[Saved data entries]
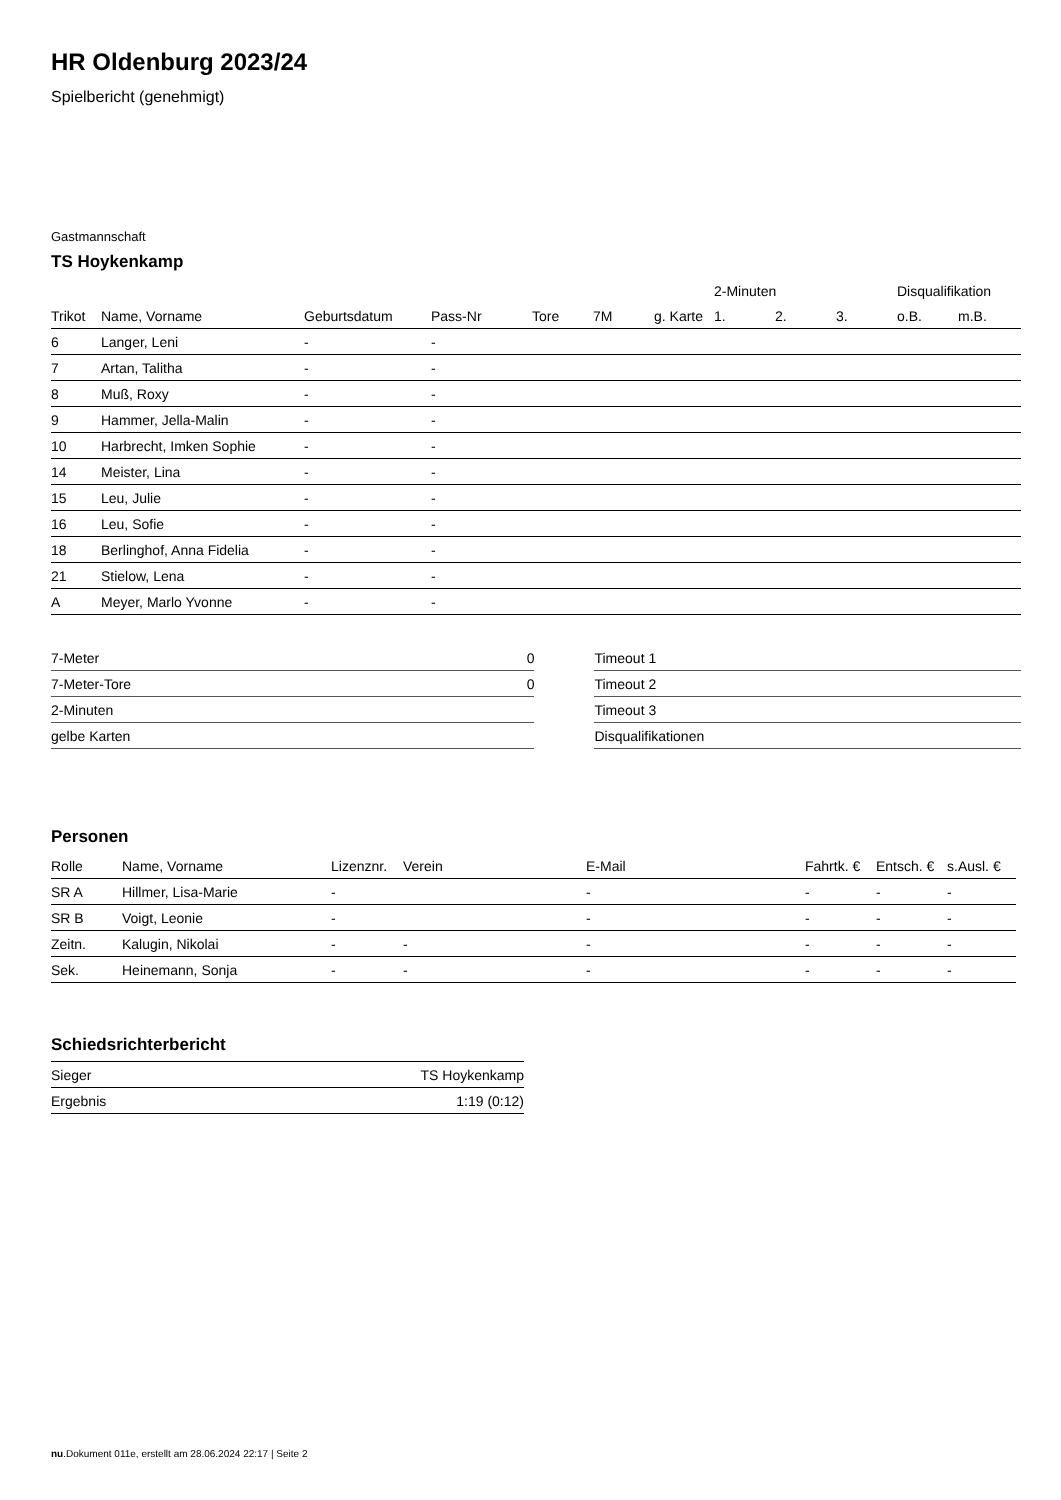HR Oldenburg 2023/24
Spielbericht (genehmigt)
Gastmannschaft
TS Hoykenkamp
| | | | | | | | 2-Minuten | | | Disqualifikation | |
| --- | --- | --- | --- | --- | --- | --- | --- | --- | --- | --- | --- |
| Trikot | Name, Vorname | Geburtsdatum | Pass-Nr | Tore | 7M | g. Karte | 1. | 2. | 3. | o.B. | m.B. |
| 6 | Langer, Leni | - | - | | | | | | | | |
| 7 | Artan, Talitha | - | - | | | | | | | | |
| 8 | Muß, Roxy | - | - | | | | | | | | |
| 9 | Hammer, Jella-Malin | - | - | | | | | | | | |
| 10 | Harbrecht, Imken Sophie | - | - | | | | | | | | |
| 14 | Meister, Lina | - | - | | | | | | | | |
| 15 | Leu, Julie | - | - | | | | | | | | |
| 16 | Leu, Sofie | - | - | | | | | | | | |
| 18 | Berlinghof, Anna Fidelia | - | - | | | | | | | | |
| 21 | Stielow, Lena | - | - | | | | | | | | |
| A | Meyer, Marlo Yvonne | - | - | | | | | | | | |
| 7-Meter | 0 |
| 7-Meter-Tore | 0 |
| 2-Minuten | |
| gelbe Karten | |
| Timeout 1 |
| Timeout 2 |
| Timeout 3 |
| Disqualifikationen |
Personen
| Rolle | Name, Vorname | Lizenznr. | Verein | E-Mail | Fahrtk. € | Entsch. € | s.Ausl. € |
| --- | --- | --- | --- | --- | --- | --- | --- |
| SR A | Hillmer, Lisa-Marie | - | | - | - | - | - |
| SR B | Voigt, Leonie | - | | - | - | - | - |
| Zeitn. | Kalugin, Nikolai | - | - | - | - | - | - |
| Sek. | Heinemann, Sonja | - | - | - | - | - | - |
Schiedsrichterbericht
| Sieger | TS Hoykenkamp |
| Ergebnis | 1:19 (0:12) |
nu.Dokument 011e, erstellt am 28.06.2024 22:17 | Seite 2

Exercise ▸
Check the lines above and copy each one that includes "Minuten".

Problem solution ▸
| | | | | | | | 2-Minuten | | | Disqualifikation | |
| 2-Minuten | |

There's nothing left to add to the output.